16 November 2024
14:33 WIB
Kelola Keuangan, Lebih Baik Minta Saran Finfluencer atau Profesional?
Finfluencer melakukan promosi terkait investasi keuangan atau produk asuransi yang tidak memiliki izin dan tidak diawasi seperti layaknya lembaga jasa keuangan berizin.
Editor: Fin Harini
Ilustrasi finfluencer. Shutterstock/dok
JAKARTA – Pekan lalu, Otoritas Jasa Keuangan (OJK) menggelar konferensi dengan lembaga internasional untuk melindungi konsumen dari risiko yang memanfaatkan pengaruh financial influencer alias finfluencer.
= = = =
*TUGAS TERTULIS:*
1. Menurut artikel tentang finfluencer, dengan pihak mana OJK menggelar konferensi pekan lalu?
2. Berdasarkan artikel tentang finfluencer, jelaskan tujuan OJK menggelar konferensi tersebut.
3. Tuliskan lanjutan artikel tentang finfluencer, dimulai setelah kalimat terakhirnya.

*DATA:*
= = = =
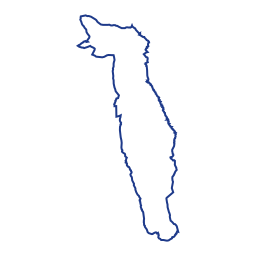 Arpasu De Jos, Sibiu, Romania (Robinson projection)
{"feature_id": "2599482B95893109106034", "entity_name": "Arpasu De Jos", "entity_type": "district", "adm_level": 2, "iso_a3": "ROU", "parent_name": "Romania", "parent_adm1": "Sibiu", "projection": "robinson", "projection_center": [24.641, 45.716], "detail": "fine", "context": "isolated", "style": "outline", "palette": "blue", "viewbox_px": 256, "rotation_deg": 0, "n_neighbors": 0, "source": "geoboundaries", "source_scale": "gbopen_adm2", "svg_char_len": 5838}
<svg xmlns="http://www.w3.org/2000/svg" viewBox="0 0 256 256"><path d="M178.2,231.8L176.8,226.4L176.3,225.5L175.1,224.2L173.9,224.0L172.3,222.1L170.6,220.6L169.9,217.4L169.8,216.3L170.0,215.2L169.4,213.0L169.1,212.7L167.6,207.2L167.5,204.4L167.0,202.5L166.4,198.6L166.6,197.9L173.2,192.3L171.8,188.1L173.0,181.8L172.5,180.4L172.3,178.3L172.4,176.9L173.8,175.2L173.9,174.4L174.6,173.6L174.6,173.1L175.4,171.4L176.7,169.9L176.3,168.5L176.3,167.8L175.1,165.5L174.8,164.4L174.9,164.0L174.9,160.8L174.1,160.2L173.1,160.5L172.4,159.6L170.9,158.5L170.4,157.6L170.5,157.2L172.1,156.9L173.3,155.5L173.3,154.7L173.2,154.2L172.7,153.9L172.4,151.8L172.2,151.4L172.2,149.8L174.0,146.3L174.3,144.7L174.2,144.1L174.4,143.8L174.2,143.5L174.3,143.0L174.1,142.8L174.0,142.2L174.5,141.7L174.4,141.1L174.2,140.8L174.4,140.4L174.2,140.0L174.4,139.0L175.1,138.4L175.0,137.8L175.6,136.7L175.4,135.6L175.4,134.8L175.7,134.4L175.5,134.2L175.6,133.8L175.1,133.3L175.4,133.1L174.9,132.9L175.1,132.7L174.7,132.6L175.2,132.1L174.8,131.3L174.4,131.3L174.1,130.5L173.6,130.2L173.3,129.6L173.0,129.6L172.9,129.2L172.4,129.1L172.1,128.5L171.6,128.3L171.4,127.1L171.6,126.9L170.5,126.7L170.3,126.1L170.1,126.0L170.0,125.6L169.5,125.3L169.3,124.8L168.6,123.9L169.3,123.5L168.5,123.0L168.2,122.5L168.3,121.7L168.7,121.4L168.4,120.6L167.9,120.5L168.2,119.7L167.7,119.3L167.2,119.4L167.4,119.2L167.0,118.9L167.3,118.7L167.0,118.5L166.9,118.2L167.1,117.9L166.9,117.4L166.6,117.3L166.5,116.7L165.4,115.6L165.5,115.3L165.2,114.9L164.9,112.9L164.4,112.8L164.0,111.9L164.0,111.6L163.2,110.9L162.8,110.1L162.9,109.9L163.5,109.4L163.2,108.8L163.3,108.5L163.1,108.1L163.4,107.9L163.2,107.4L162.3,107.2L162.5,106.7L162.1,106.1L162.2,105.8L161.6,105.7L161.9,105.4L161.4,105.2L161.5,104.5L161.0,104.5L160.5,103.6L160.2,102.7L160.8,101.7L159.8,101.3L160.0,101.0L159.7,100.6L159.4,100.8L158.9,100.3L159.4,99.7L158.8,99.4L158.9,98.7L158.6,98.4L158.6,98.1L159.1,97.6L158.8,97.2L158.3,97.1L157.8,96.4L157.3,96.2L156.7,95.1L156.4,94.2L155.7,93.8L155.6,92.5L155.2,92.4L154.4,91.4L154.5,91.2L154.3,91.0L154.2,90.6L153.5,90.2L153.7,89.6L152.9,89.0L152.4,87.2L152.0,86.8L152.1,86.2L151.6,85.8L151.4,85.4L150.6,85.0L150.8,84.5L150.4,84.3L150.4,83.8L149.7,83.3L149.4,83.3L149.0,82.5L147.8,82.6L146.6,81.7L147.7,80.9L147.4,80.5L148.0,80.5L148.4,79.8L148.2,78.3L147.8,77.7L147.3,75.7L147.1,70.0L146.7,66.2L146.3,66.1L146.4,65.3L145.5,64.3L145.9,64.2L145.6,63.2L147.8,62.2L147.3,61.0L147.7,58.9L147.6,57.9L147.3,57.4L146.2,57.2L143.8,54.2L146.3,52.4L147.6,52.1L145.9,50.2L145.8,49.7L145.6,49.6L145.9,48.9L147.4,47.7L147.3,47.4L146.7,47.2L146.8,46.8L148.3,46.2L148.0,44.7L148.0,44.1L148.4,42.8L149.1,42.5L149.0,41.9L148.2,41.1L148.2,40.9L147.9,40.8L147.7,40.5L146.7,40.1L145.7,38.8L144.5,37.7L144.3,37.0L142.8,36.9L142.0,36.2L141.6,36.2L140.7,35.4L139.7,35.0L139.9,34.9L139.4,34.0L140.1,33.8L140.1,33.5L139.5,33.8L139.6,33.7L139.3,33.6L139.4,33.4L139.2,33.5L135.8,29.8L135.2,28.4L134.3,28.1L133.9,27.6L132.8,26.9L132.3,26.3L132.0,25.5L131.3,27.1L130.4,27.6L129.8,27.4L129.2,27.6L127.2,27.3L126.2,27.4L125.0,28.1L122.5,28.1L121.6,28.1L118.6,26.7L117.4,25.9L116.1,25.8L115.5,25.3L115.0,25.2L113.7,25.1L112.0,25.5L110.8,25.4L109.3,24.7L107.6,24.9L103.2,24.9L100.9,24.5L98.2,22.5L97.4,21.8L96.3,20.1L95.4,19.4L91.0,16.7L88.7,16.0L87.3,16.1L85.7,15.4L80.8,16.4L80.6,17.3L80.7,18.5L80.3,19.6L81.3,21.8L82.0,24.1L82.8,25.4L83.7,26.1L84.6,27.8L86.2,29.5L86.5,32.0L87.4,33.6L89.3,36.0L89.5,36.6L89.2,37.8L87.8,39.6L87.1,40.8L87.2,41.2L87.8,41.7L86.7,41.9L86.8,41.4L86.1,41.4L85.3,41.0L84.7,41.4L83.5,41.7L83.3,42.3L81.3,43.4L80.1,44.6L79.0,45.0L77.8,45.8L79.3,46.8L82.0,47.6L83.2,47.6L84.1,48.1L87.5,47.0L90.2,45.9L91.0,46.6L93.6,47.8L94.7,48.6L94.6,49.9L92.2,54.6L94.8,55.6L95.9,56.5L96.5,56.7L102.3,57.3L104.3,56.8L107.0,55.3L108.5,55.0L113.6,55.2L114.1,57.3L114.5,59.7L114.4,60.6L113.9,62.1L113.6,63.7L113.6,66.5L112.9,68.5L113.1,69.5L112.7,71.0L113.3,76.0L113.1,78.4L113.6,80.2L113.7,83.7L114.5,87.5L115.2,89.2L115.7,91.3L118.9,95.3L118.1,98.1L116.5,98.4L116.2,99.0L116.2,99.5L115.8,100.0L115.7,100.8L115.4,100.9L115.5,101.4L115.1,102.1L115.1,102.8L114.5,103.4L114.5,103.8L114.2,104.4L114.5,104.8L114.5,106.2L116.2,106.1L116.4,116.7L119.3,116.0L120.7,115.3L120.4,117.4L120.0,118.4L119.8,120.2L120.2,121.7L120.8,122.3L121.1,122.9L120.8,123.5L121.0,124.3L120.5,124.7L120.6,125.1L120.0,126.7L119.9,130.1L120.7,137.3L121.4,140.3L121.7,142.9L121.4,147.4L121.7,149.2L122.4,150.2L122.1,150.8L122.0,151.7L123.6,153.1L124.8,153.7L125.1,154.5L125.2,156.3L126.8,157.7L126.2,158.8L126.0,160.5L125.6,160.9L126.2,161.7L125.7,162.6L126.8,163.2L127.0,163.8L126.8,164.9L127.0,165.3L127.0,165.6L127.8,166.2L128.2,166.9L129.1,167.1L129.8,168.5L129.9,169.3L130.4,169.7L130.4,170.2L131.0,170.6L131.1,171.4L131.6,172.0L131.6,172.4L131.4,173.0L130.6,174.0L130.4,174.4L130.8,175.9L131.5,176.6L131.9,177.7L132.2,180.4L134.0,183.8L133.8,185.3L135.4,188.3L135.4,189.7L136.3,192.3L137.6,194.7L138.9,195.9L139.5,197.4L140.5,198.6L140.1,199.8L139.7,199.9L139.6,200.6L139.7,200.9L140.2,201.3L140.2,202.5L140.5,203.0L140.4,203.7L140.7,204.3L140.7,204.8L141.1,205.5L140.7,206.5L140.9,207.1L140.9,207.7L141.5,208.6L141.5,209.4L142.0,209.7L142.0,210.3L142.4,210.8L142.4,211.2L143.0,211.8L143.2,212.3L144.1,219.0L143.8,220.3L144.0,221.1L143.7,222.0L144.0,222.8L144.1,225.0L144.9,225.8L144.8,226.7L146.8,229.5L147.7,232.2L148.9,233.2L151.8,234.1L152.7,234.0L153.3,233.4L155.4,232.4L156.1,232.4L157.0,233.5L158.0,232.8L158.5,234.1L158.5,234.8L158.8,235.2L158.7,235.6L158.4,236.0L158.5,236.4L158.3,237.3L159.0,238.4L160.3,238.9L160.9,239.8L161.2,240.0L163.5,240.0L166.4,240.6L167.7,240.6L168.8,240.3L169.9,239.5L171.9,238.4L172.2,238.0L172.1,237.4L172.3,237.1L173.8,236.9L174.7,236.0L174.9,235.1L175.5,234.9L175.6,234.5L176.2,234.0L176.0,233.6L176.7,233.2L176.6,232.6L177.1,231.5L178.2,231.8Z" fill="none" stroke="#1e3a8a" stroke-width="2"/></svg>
= = = =
*JAWABAN LATIHAN:*
1. Dengan lembaga internasional.

2. OJK menggelar konferensi dengan lembaga internasional untuk melindungi konsumen dari risiko yang memanfaatkan pengaruh financial influencer alias finfluencer.

3.
Lewat konferensi internasional yang diadakan bersama OECD dan Jaringan Internasional Edukasi Keuangan (INFE) terkait pemberdayaan konsumen melalui edukasi keuangan, OJK bisa saling belajar dan berbagi pengalaman terkait isu terkini dalam perlindungan konsumen dalam sektor keuangan, termasuk dengan kehadiran finfluencer.
“Kami berdiskusi dengan regulator di dunia terkait perkembangan saat ini, isu perlindungan konsumen, edukasi dan program literasi keuangan,” kata Kepala Eksekutif Pengawas Perilaku Pelaku Usaha Jasa Keuangan, Edukasi dan Perlindungan Konsumen OJK Friderica Widyasari Dewi di Nusa Dua, Kabupaten Badung, Bali, Jumat (11/8), dikutip dari Antara.
Ia menjelaskan, finfluencer adalah tokoh yang memiliki pengaruh dengan jumlah pengikut yang cukup banyak di media sosial, yang melakukan promosi terkait investasi keuangan atau produk asuransi yang tidak memiliki izin dan tidak diawasi seperti layaknya lembaga jasa keuangan berizin.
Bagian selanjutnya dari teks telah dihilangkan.